Cult in L.A. worships something other than Satan...

enjoying the post-workout glow with Joni Kempner and Karina Smirnoff
They worship the bike. No, not the fixed-gear bikes hipsters use to annoy car drivers. Not even regular exercise bikes, which these cult members laugh off as passe. There's a new bike in town, and if you aren't with the program, you'll be ridiculed.

I was invited to a Soul Cycle kickoff party on the Sunset Strip. US Weekly was hosting it, gift bags were present and Dancing with the Stars' Karina Smirnoff was there to sweat it out with us. The staff was great, but it was the Soul Cycle groupies I found most curious.

They laughed when I walked into the studio wearing my sneakers. Why? Because I needed to be specially fit with bike shoes that "lock in." I asked, "You mean, you don't just slide your sneaker into that strap on the pedal?" More laughter. "The strap? The strap?!" they ogled, in pure amazement. Then, as I hobbled in wearing high-tech robo-booties,  they smugly explained that exercise bikes have been using special lock-in footwear for years. "But, I just took a bicycling class, and we had regular pedal straps. "Where?" they demanded. The Santa Monica YMCA. More laughter. They would never spend less than $10 on a workout class. (Based on research, a Soul Cycle class can cost up to $25 - $30, and an article in New York reported that it cost one customer $1,800 a month, though it was always too crowded to get a seat.) With a series of snaps and bangs, my Buck Rogers-inspired footwear was locked in, and I could not break free. "What if I have to use the restroom during class?" I pleaded. The laughing continued. I began to wonder why they'd need to take a bicycling class. These groupies were getting a great ab workout at my expense. After watching me struggle, they told me that if I needed to go to the restroom, that I could untie my shoes and walk into the bathroom barefoot. Yep, barefoot in a public bathroom, as if I were Kevin Federline.

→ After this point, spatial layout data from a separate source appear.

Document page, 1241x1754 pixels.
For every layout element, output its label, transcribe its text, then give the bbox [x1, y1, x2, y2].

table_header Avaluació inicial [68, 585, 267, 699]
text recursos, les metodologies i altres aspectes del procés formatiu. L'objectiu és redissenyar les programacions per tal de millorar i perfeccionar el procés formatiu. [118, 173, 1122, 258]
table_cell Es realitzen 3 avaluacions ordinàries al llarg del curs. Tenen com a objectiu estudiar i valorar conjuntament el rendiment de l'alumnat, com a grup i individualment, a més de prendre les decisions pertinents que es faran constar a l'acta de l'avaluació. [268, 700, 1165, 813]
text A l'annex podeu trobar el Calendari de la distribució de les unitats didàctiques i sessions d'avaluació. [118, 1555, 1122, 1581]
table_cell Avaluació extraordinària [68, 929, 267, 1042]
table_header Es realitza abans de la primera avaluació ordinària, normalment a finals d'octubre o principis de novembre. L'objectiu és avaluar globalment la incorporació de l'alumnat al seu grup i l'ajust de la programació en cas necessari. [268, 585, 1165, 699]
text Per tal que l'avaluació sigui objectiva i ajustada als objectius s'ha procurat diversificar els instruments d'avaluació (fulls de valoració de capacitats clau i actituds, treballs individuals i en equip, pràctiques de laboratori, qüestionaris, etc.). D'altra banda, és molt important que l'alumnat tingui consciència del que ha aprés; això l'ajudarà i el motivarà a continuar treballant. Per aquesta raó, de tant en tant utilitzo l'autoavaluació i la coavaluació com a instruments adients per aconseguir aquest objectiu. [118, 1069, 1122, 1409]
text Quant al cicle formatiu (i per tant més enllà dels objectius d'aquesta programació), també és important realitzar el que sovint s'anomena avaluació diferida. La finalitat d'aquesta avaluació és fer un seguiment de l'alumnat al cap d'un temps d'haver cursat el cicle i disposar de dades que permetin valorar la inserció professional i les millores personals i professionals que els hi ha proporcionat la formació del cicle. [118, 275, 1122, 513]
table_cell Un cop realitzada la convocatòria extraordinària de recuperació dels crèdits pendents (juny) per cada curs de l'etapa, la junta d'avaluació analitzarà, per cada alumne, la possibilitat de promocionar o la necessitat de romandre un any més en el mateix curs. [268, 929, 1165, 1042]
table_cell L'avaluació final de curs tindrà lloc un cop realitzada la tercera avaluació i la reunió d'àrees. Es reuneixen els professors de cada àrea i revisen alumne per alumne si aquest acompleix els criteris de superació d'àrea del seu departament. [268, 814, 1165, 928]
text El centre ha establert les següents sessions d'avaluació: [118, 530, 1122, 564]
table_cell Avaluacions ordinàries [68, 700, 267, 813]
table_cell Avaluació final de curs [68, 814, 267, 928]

Suddenly, the room was pitch black. Nightclub lights flashed on, and pop music rattled the mirrors on the walls. Our instructor was peppy, demanding we "push ourselves" though his headset microphone. This is when I realized the groupies were much more than that. They were full-on cult members. And the New York Post agrees!  As does ABC Nightline, among others. I was already impressed by their Soul Cycle-inspired bicycling outfits; skintight moisture-wick material with rock-and roll accents, like hot pink sheer netting or metal studs. But it was their in-class contribution that pushed them into cult territory. When the club music played and we started pedaling, they whooped and hollered with reckless abandon.They even did that outdated rave call, "Ooooh?! Oooh?!" They loved the peppy instructor with the headpiece, encouraging him to play that Katy Perry song as if he were the hottest DJ in town. That's what he was to them. They kept calling it a "cardio party." They fist pumped, they danced in their seats and in the strobe lights, I caught one pouring water over her head, eyes closed as if she were in a Whitesnake video.

Did it feel like a party? Absolutely not. Karina Smirnoff compared it to childbirth, and we got the room so hot that we could no longer see our purple-flushed faces in the mirrors, because they were positively dripping with condensation. Was it a great workout? Yes it was, and the staff was very kind. But as the cult members shuffled out, they high-fived proudly, as if in on this secret about the "hottest club in town." One said that Soul Cycle changed her life, and others nodded in agreement. How can one be self-righteous about a bicycling class, or let it define them? I think until everyone calms down a bit, I should get on a non-stationary bike and pedal away.

But if you want an intense workout while taking in this entertaining spectacle, I certainly recommend Soul Cycle. It may not change your life, but it will change your body.